Sandeep Murthy, managing director of Lightbox also says that rapid expansion without a credible route to surplus is "no longer tolerable". "Backers demand evidence that revenue and profitability are already sharing the same ledger".

Road Ahead for Indian Start-Ups

Despite the shift in trend, Honagudi believes that the late-stage cheque sizes will gradually bounce back, but are unlikely to return to the extremes of 2021. For the rebound to materialise, there should be fundamental shifts like a strategic M&A market with successful exits, rationalized valuations, stronger institutional LP participation, and more. 

 “If these things come together and India continues to deliver on its economic and digital growth story, we could see late-stage capital come back with greater discipline and depth by 2026–27,” he says. 

Currently, start-ups with strong unit economics, low acquisition costs, and a demonstrable moat will thrive in this era. Joshi says that travel tech players like ixigo, fintechs with lending rails, and profitable D2C brands with lean supply chains can find investor appetite if they show a disciplined approach to capital and clear profitability timelines. 

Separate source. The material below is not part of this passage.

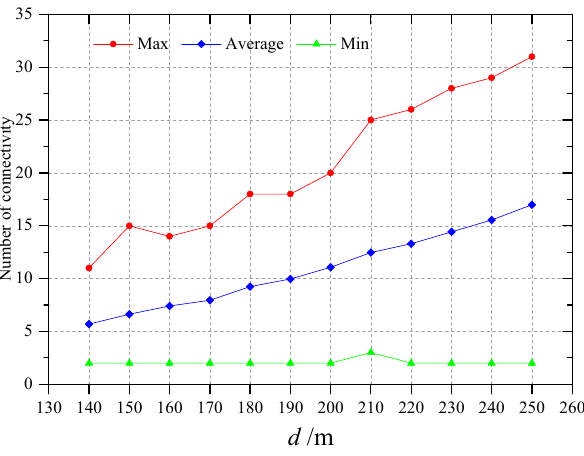
Figure 19. Network connectivity for different values of d .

In addition, start-ups with deep integrations into India’s digital infrastructure—like ONDC-linked commerce platforms or B2B SaaS with strong recurring revenues—can command premium valuations, even if early-stage. 

On the flip side, high-burn consumer apps, social media platforms with weak monetisation, and edtech firms reliant on aggressive discounting should avoid public markets unless their financials mature. 

Hence, the IPO is no longer a marketing event—it’s a trust contract. Start-ups need to earn their listing, not just file for one.